Written By: Barbara King
Water is vital to life and well-being.
We know that water resources have a finite capacity to support development and land use changes.
- 95% of the worlds water is saltwater
- 5% is freshwater. Of this freshwater:
- 69% is found in ice
- 30% is found in groundwater
- less than 1% of the Earth’s water consists of surface water, only 1% of this is renewed by snow melt and rain each year
Source: Environment Canada, 2009
As executive director of an organization that works to protect our freshwater in Canada, this can be an overwhelming task. Development decisions are often made based on economics and politics and not always on what is in the best interest of our water and land. Our system to protect our freshwater in Canada is broken and it can be overwhelming for us to think about when we are trying to influence change on a large scale.
How do we make people realize the critical times we are in when it comes to protecting this precious resource?
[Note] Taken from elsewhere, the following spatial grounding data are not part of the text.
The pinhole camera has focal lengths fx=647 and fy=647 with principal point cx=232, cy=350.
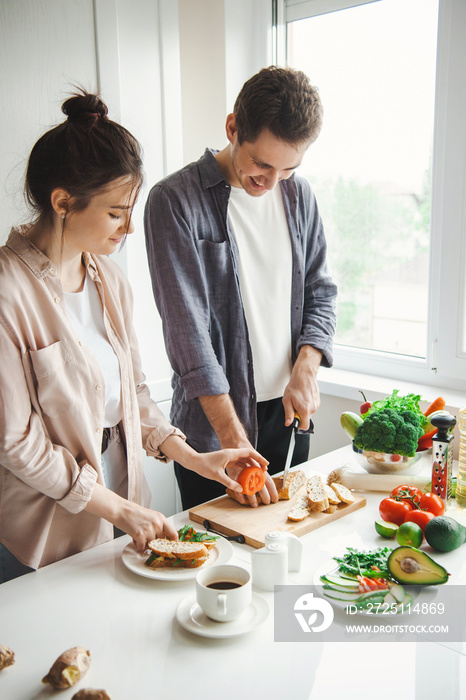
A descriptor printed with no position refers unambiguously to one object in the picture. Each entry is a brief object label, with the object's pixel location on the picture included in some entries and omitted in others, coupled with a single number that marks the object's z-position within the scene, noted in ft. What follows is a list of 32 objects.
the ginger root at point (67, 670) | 3.08
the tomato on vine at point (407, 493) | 5.13
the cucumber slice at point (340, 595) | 3.77
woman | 4.35
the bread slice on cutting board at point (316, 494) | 5.01
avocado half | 3.95
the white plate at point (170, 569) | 4.09
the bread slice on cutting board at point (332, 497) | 5.16
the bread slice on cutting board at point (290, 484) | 5.26
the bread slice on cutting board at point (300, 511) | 4.86
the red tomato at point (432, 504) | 5.04
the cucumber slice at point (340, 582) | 3.85
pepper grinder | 5.41
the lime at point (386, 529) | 4.70
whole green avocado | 4.47
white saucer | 3.47
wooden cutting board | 4.73
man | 5.41
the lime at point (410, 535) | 4.49
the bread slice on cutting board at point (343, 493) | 5.23
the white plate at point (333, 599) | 3.83
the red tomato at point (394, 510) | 4.87
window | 7.88
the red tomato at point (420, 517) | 4.71
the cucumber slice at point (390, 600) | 3.78
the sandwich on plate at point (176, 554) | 4.22
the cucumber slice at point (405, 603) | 3.73
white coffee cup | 3.48
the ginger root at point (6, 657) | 3.22
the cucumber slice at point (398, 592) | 3.79
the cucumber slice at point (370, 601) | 3.74
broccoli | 5.69
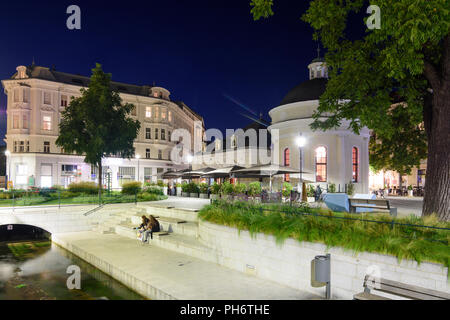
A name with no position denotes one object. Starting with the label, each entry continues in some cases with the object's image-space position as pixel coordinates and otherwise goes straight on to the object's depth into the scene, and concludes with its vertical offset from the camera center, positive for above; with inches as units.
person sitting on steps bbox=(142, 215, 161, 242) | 570.6 -111.4
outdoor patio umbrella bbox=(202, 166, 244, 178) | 1036.7 -22.4
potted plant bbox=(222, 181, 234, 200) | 970.0 -65.8
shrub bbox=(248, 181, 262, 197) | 932.7 -66.3
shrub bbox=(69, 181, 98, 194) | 1103.5 -73.0
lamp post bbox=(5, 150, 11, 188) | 1723.7 +7.0
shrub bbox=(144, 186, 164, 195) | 1160.2 -85.9
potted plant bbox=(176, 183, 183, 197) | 1291.2 -95.3
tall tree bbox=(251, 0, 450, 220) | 320.8 +130.1
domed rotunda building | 1235.9 +75.9
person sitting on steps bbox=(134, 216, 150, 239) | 582.9 -106.3
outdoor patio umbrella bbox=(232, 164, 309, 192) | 861.2 -12.9
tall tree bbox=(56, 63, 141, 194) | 1013.2 +139.8
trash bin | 299.0 -96.4
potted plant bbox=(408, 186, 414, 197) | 1444.4 -118.2
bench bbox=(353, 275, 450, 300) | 234.2 -97.0
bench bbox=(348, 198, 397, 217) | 454.0 -56.3
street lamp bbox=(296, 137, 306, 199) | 765.3 +60.9
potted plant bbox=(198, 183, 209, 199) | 1137.7 -86.6
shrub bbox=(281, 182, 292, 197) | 935.7 -69.5
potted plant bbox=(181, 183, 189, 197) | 1233.7 -90.8
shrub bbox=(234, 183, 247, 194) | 963.3 -65.9
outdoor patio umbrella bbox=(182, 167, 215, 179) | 1194.4 -24.1
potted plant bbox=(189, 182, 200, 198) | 1190.1 -88.7
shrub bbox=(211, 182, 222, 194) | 1065.5 -74.4
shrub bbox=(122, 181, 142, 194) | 1071.7 -70.7
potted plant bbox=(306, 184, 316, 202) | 964.0 -85.3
We have so little freshwater available to us and we all need to take responsibility for it now, not once we have surpassed the critical tipping point.
I was listening to an old interview on the radio with science fiction writer Dr. Isaac Asimov and he was talking about why people don’t respond to Science and all of the predictions about future disasters. In his book Our Angry Earth (1991), he writes “It is already too late to save our planet from harm. Too much has already happened,” “the only choice we have left is to decide how much worse we are willing to let things get” This does sound very dramatic and perhaps a little pessimistic but it got me thinking about why people aren’t standing up and demanding that our freshwater comes first, before economics….before industry? We know that our freshwater is a finite resource and that we can’t live without clean, sustainable water. So why is it so difficult to get people to take action?
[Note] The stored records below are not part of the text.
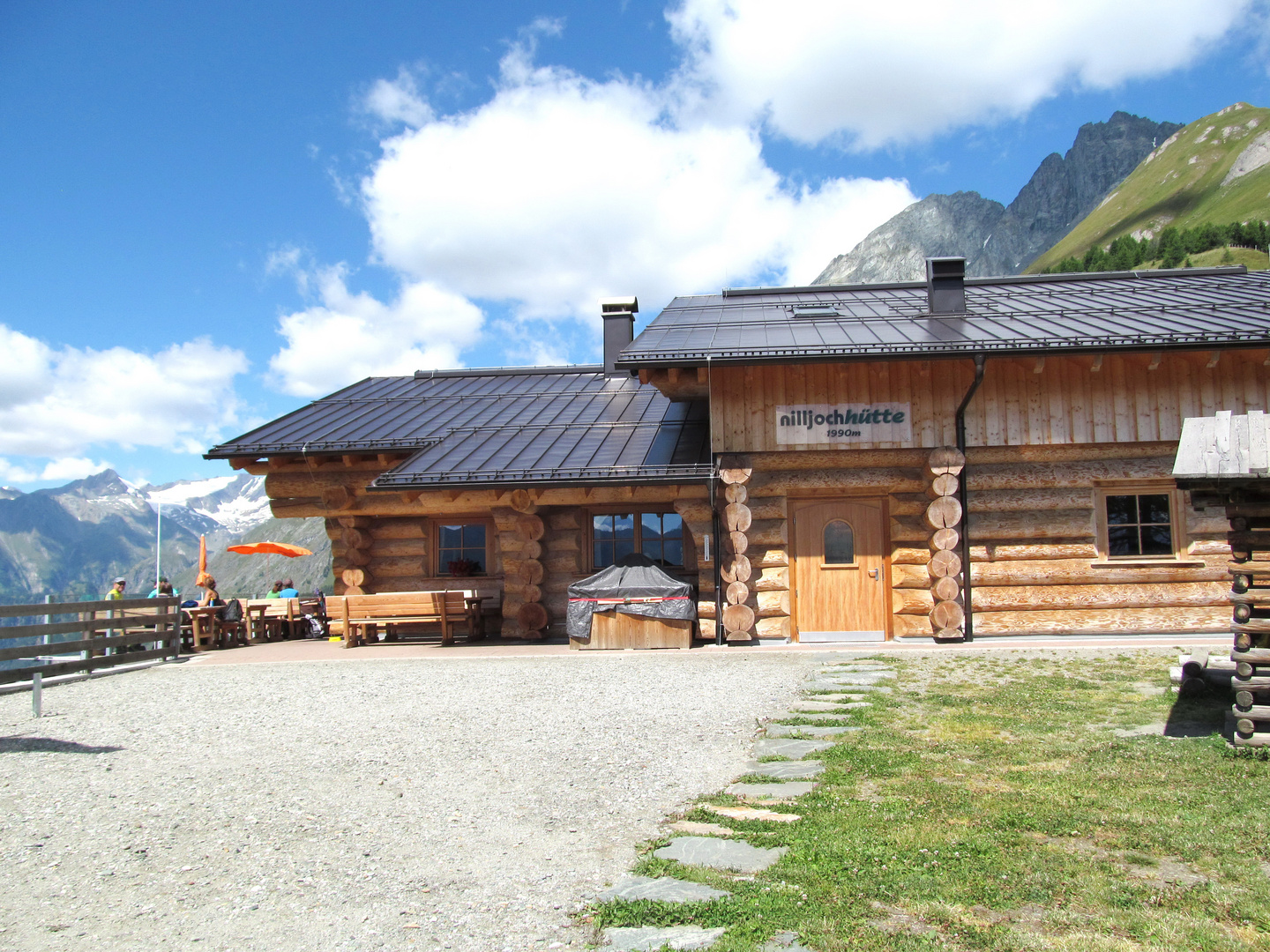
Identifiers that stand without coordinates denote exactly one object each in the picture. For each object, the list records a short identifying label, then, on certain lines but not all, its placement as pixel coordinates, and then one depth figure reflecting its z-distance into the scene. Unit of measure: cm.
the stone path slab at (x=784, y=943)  351
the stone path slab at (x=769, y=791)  557
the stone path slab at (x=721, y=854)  441
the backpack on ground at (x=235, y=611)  1866
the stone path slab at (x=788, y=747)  667
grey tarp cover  1343
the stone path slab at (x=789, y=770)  604
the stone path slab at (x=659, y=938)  359
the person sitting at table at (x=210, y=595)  1755
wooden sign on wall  1351
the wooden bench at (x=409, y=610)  1509
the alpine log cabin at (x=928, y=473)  1320
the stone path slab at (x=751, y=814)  507
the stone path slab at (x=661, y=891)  405
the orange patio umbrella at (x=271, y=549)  2086
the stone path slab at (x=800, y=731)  727
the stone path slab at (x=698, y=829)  490
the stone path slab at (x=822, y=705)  845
I really had to reflect on this and the only answer that makes sense to me is that most people are not willing to change until change is upon them. Like my kids for example. When asked to do something really hard or most likely boring (in their eyes), they often procrastinate until that critical point when the consequences are “real” and right in front of them and that is usually when they realize that I REALLY meant it. If they don’t want to be in bed early then they better get moving and they realize they can’t ignore the issue anymore.
Protecting our water is a ‘big picture’ issue for people. It is hard for people to put themselves into the “we need to act now” situation when they are removed from it. Kind of like Climate Change, we have been talking about this for years…but until this is no longer a big picture issue we don’t relate to it and it doesn’t hit home for us. When you see the impacts in your backyard it means something to us, it is no longer a big picture threat that is happening elsewhere. It is now happening to me and then it is upon us. Ask someone who can’t swim in their lake due to Blue Green Algae Blooms, it is then very personal. They fight. What are we going to do about it…..It is so much easier to change when something is upon us…
So the question is: How do we make people see that the time is now to take action rather than waiting for things to get personal. Until we figure out the magic solution to that question…I shall continue to do the best that I can every day to help protect one of Canada’s most precious resources-our water.